Choice made room for love; the right to decide is why she became a mother. This is a story of a woman making the best choices she could with love and trust as her guide. Getting pregnant took years. Doctors told her the odds were only 1-3 percent because her FSH was high and her ovaries seemed unresponsive. She tried to laugh through the pain, joking about those “Baby on Board” stickers to cope with feelings of being “barren.” An acupuncturist offered hope, and with cooperative fertility doctors, she started intrauterine insemination (IUI). The treatment meant Clomid, which made her feel like a stranger in her own skin.

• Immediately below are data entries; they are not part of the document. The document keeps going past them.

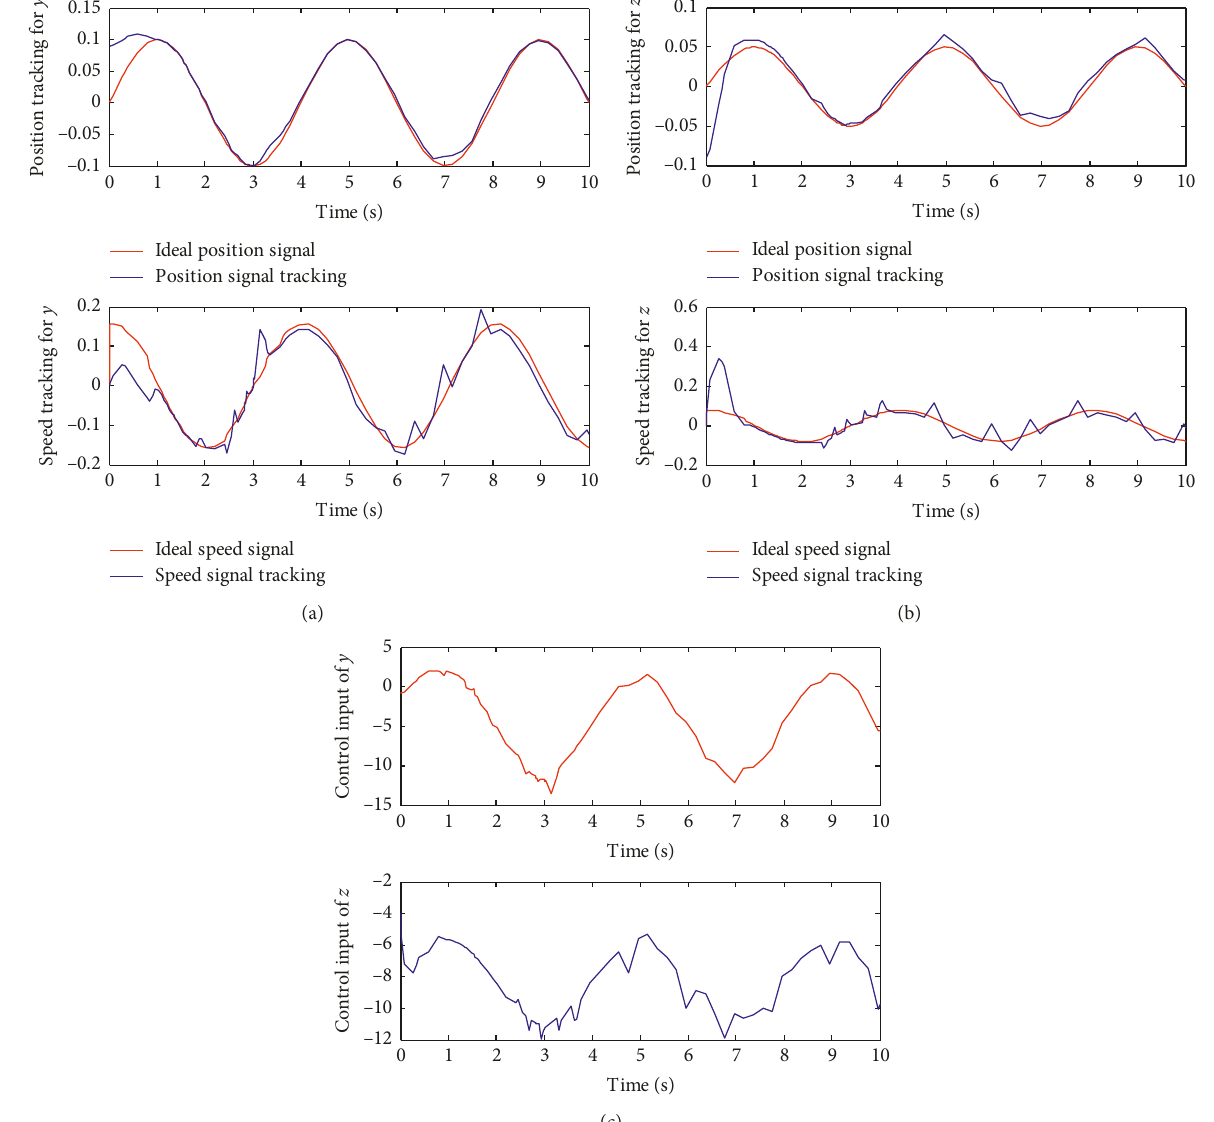
Figure 4: The displacements (position signal tracking curves) and velocities (speed signal tracking curves) of flap(z)/lead-lag(y) motions, and the signals of control inputs, controlled by the nominal SMC algorithm based on the upper bound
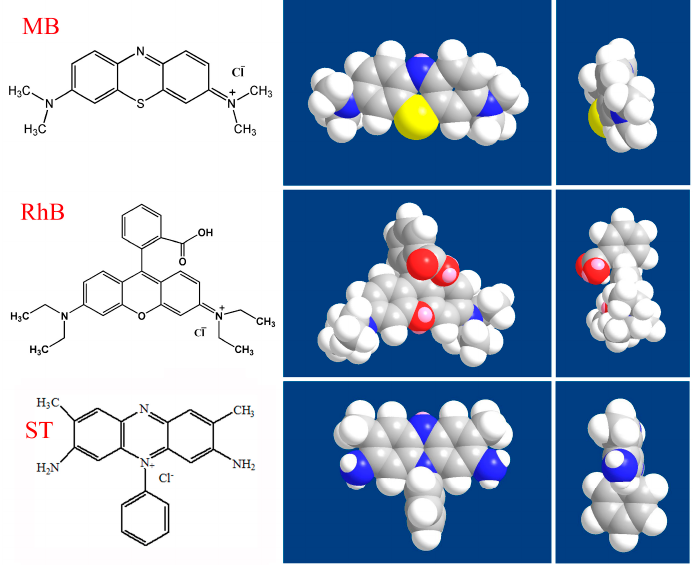
Figure 8. Fourier transform infrared (FT-IR) spectra of MXene and the obtained MXene/dye composite LB films.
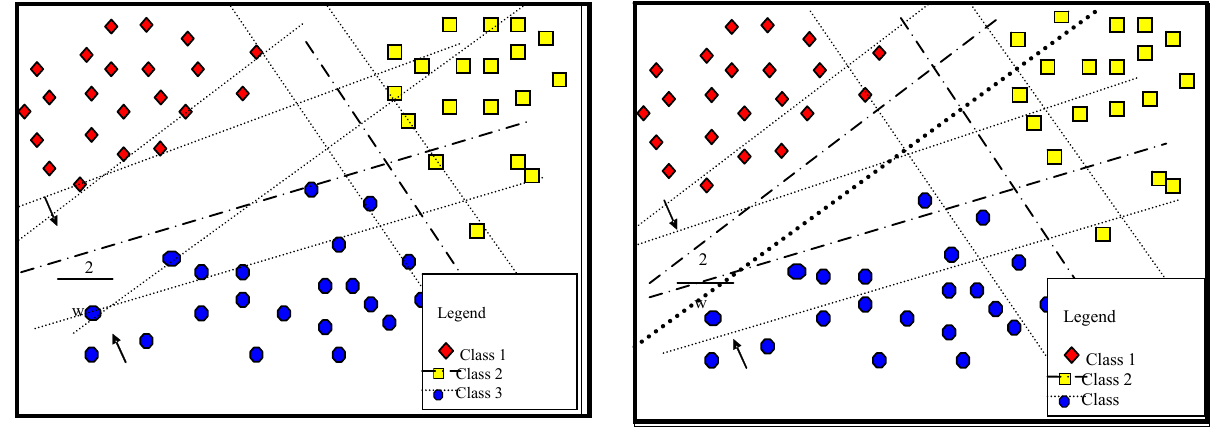
Figure 1.a Standard Multiclass SVM. Figure 1.b Proposed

Adoption was on her mind, but she wasn’t ready for that path yet. Several IUI cycles failed.

Then, following her acupuncturist’s advice, she added progesterone, and she became pregnant the very next cycle. The first trimester was calm. By the end, everything looked normal, and she was told she was “out of the woods.” Because of her age and her mother’s history of a child with a birth defect, she asked for a nuchal fold scan. The appointment changed everything. The specialist, kind but direct, found a large cystic hygroma. He explained that fluid could build up under the baby’s skin, strain the tiny heart, and likely end the pregnancy. The prognosis was stark: more than a 99 percent chance the baby would not survive to birth or live long if born.

Continuing the pregnancy could also reduce her chances of having a future child. As a military spouse with federally funded insurance, she couldn’t get a termination covered, so the genetic counselor referred her to Planned Parenthood. She thought of her mother’s past: years earlier, when abortion was illegal, her mom had delivered a baby boy whose skull had not fully formed. He lived in pain for one week.

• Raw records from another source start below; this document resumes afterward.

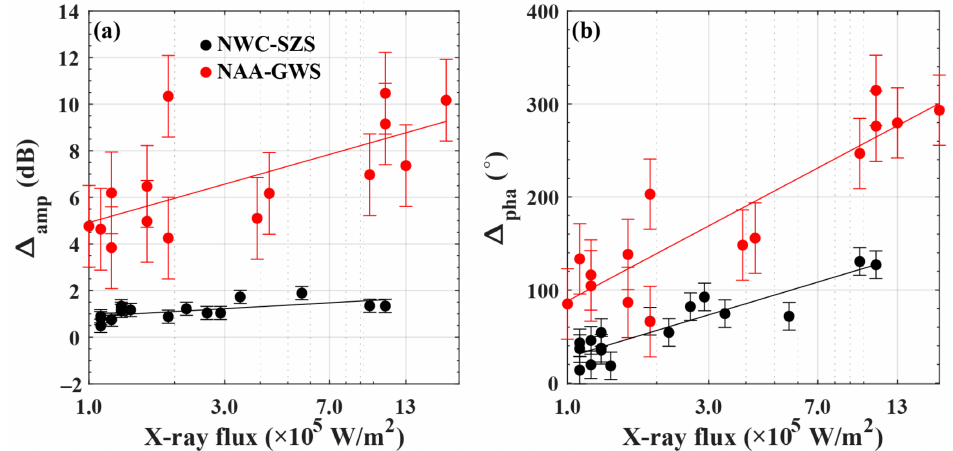
Figure 4. The amplitude and phase variation versus the X-ray fluxes caused by the solar flare class, as well as fitting functions for the VLF signals (black for NWC-SZS and red for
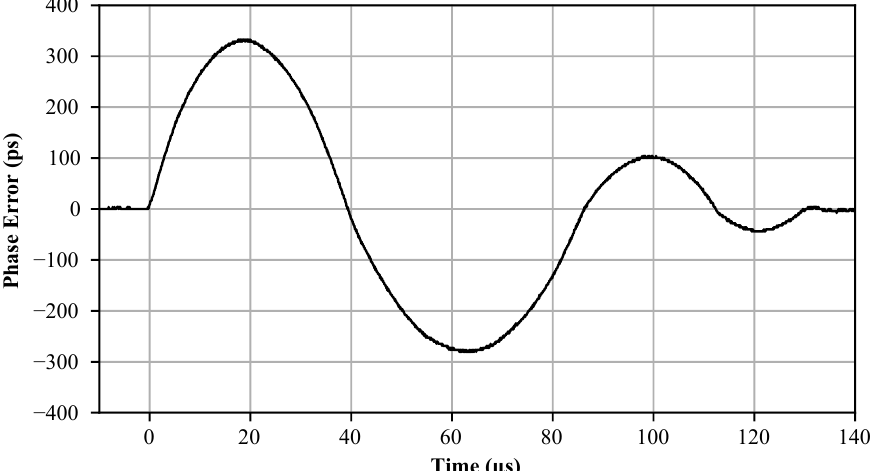
Figure 11. Example SEE phase transient stimulated by high LET (62.5MeVcm 2 mg −1 ) ions. The parabolic phase response characteristic for Bang-Bang PLLs is observed. The loop transitions back to the random noise regime after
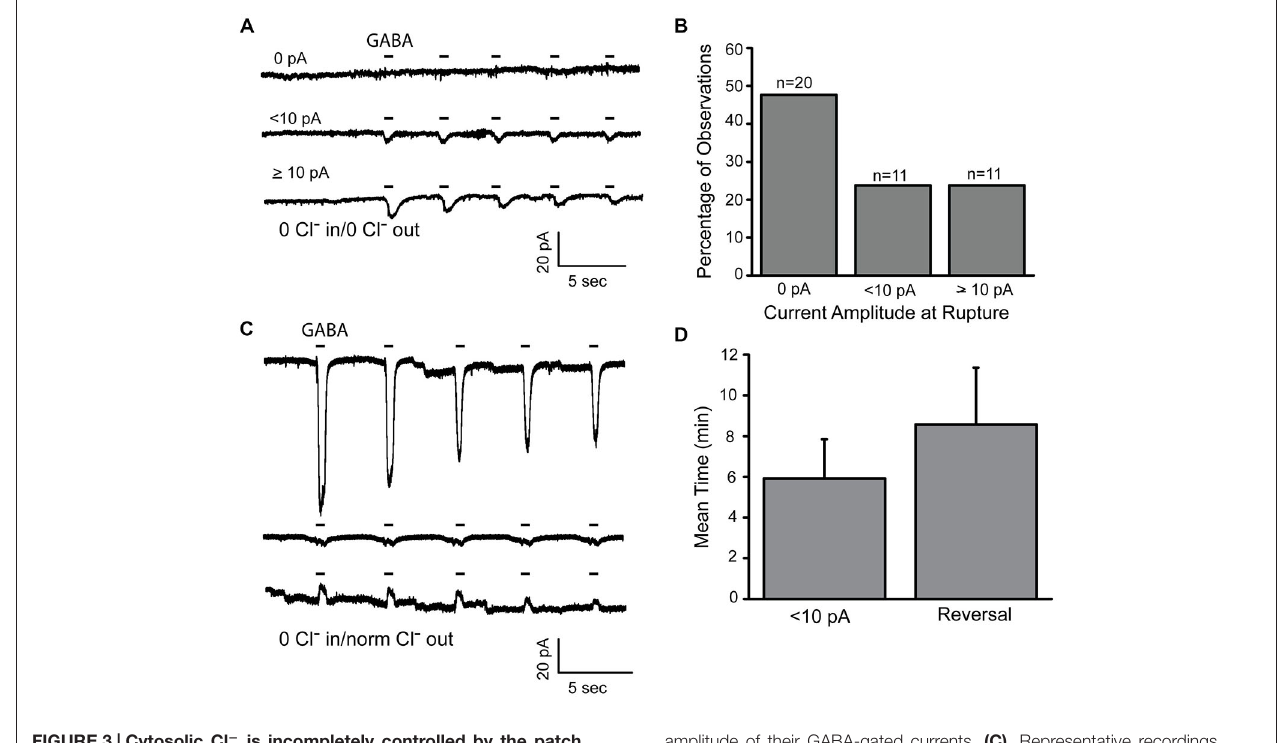
FIGURE 3 | Cytosolic Cl − is incompletely controlled by the patch pipet. (A) , Representative recordings from three different amacrine cells made within 5 s of membrane rupture. Cells were recorded with zero Cl − pipet and extracellular solutions and were held at − 70 mv. GABA (20 µ M) was applied in 400 ms pulses. (B) , Forty-two cells recorded under the conditions in (A) are categorized by the initial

Her mother said that if she’d had a choice, she would have ended the pregnancy to prevent that suffering. With her husband’s steady support, her mother’s understanding, and the doctor’s clarity, she chose a therapeutic termination, an act she believed was the most humane for both herself and her baby. The second-trimester procedure began with Laminaria (dried seaweed) to gently dilate her cervix overnight. The cramps were harsh, matched only by the grief of letting go of a long-dreamed-of child. She cried for hours. The next day, a staff member in Raiders scrubs walked her back.
It wasn’t what she expected, but his calm presence made her feel safe and seen. Planned Parenthood confirmed what the specialist said: it was the most transparent, severe case they’d encountered. Five months later, she conceived again. She decided not to guard her heart but to lean in with full hope and love, knowing she could not protect herself from every outcome.

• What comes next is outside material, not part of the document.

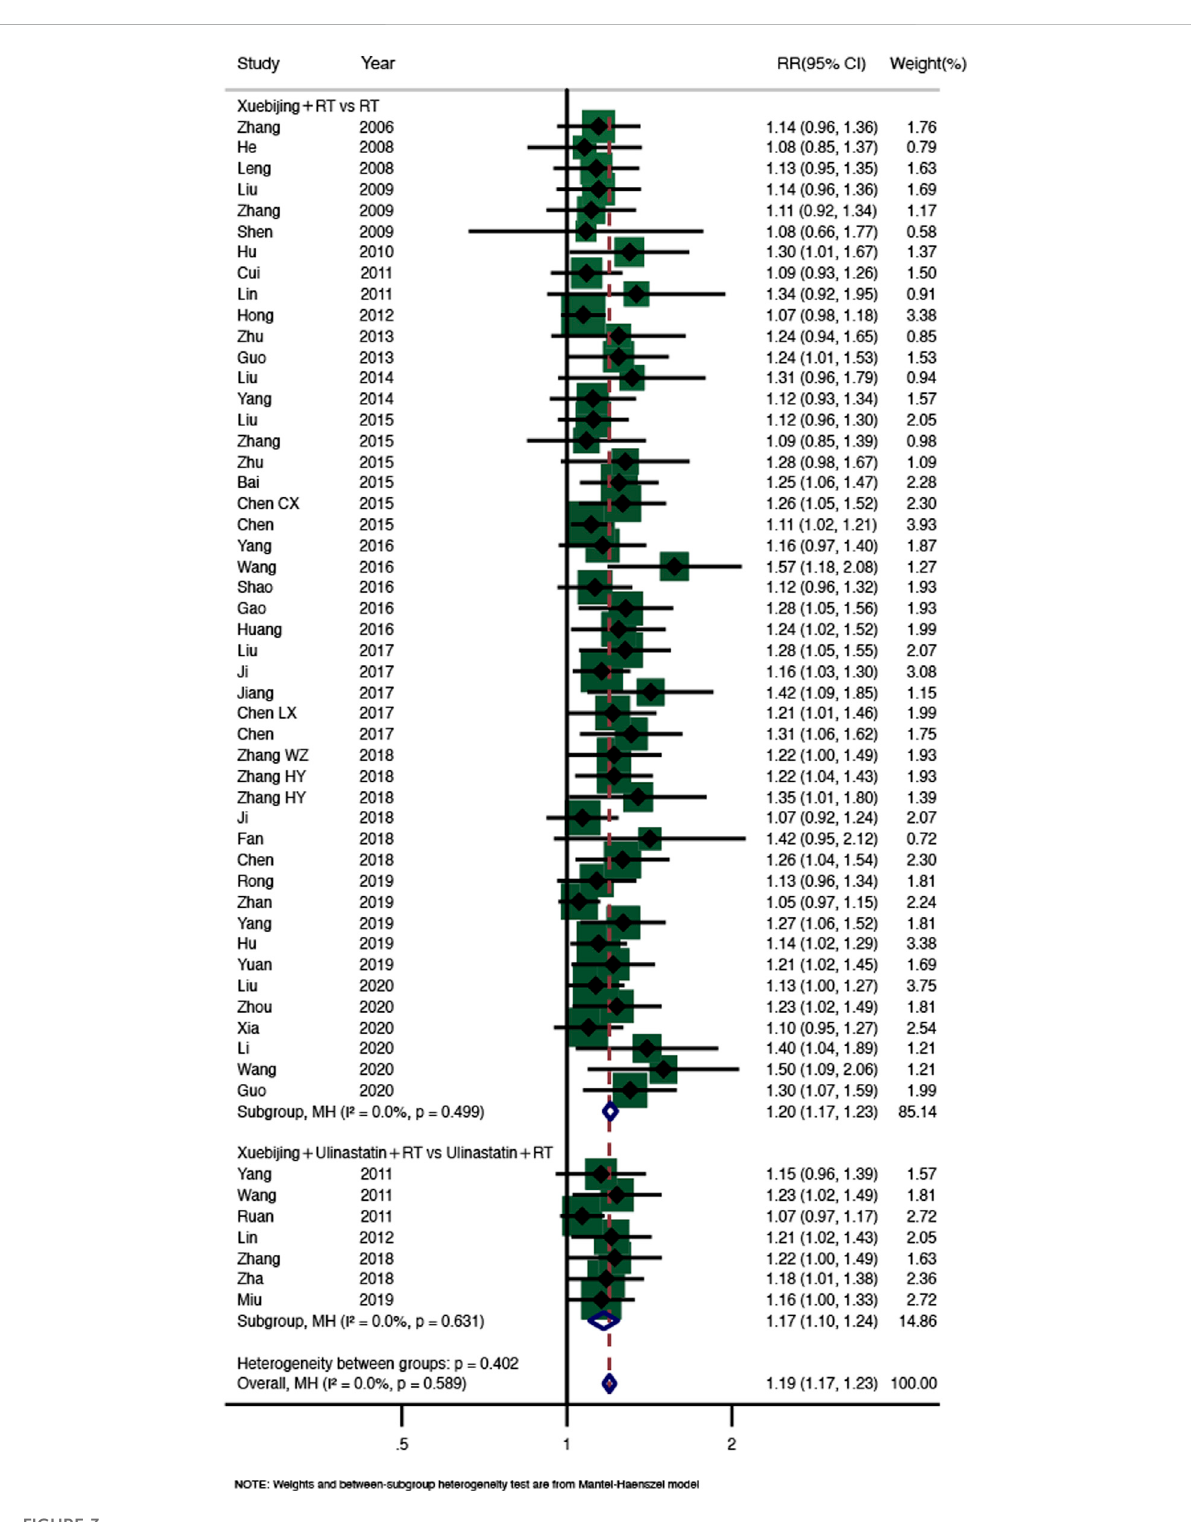
FIGURE 3 Meta-analysis of total effectiveness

This time, the pregnancy was smooth. Her daughter arrived healthy, eleven days late, and dazzling. Only after holding her child did she truly gasp the depth of her mother’s earlier loss and the full measure of the support her mother had given her. She realized she had never said thank you plainly enough. So she says it now: thank you, Mom, for listening without judgment and standing by her through the hardest life decision. She also knows that without legal, compassionate abortion care, her daughter might not exist.

She could not have endured a late loss and then tried again. Changing laws now risks sending many women back to choices like her mother faced, forced suffering without options. To her, women are entrusted with their own bodies and futures, and that trust must include the freedom to decide when and how to become mothers.